_GIVEN ENTRIES_:
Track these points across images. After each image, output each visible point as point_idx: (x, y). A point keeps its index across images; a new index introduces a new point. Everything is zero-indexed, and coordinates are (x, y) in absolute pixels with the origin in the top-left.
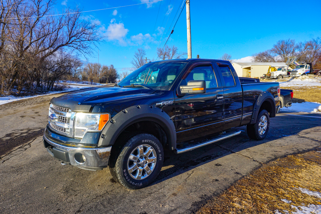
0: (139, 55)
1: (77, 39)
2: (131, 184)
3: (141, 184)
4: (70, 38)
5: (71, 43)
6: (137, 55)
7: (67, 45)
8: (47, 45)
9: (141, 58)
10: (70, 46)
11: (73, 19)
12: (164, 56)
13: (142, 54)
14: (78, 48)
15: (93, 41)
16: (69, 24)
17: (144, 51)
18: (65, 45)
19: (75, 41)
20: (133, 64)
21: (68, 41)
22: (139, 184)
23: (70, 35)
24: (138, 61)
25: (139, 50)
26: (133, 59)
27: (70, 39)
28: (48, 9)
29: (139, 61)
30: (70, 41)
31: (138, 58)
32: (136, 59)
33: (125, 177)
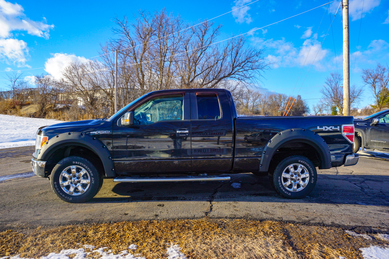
0: (332, 81)
1: (240, 68)
2: (61, 196)
3: (71, 199)
4: (233, 68)
5: (233, 74)
6: (330, 81)
7: (230, 76)
8: (211, 77)
9: (336, 85)
10: (232, 77)
11: (236, 48)
12: (374, 80)
13: (337, 79)
14: (240, 78)
15: (257, 70)
16: (232, 53)
17: (340, 75)
18: (227, 77)
19: (238, 71)
20: (324, 93)
21: (231, 72)
22: (69, 198)
23: (233, 65)
24: (330, 90)
25: (332, 75)
26: (323, 87)
27: (233, 70)
28: (212, 41)
29: (333, 88)
30: (233, 72)
31: (331, 84)
32: (328, 87)
33: (56, 188)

_TO DO_:
Reproduce every row above verbatim, omitting the pictures.

_TASK RESULT_:
Track these points across images. After each image, output each visible point as point_idx: (x, y). A point keeps its index across images; a new index introduces a new point. Everything is zero-indexed, and coordinates are (x, y) in absolute pixels with the origin in the top-left.
0: (139, 55)
1: (77, 39)
2: (131, 184)
3: (141, 184)
4: (70, 38)
5: (71, 43)
6: (137, 55)
7: (67, 45)
8: (47, 45)
9: (141, 58)
10: (70, 46)
11: (73, 19)
12: (164, 56)
13: (142, 54)
14: (78, 48)
15: (93, 41)
16: (69, 24)
17: (144, 51)
18: (65, 45)
19: (75, 41)
20: (133, 64)
21: (68, 41)
22: (139, 184)
23: (70, 35)
24: (138, 61)
25: (139, 50)
26: (133, 59)
27: (70, 39)
28: (48, 9)
29: (139, 61)
30: (70, 41)
31: (138, 58)
32: (136, 59)
33: (125, 177)
0: (332, 81)
1: (240, 68)
2: (61, 196)
3: (71, 199)
4: (233, 68)
5: (233, 74)
6: (330, 81)
7: (230, 76)
8: (211, 77)
9: (336, 85)
10: (232, 77)
11: (236, 48)
12: (374, 80)
13: (337, 79)
14: (240, 78)
15: (257, 70)
16: (232, 53)
17: (340, 75)
18: (227, 77)
19: (238, 71)
20: (324, 93)
21: (231, 72)
22: (69, 198)
23: (233, 65)
24: (330, 90)
25: (332, 75)
26: (323, 87)
27: (233, 70)
28: (212, 41)
29: (333, 88)
30: (233, 72)
31: (331, 84)
32: (328, 87)
33: (56, 188)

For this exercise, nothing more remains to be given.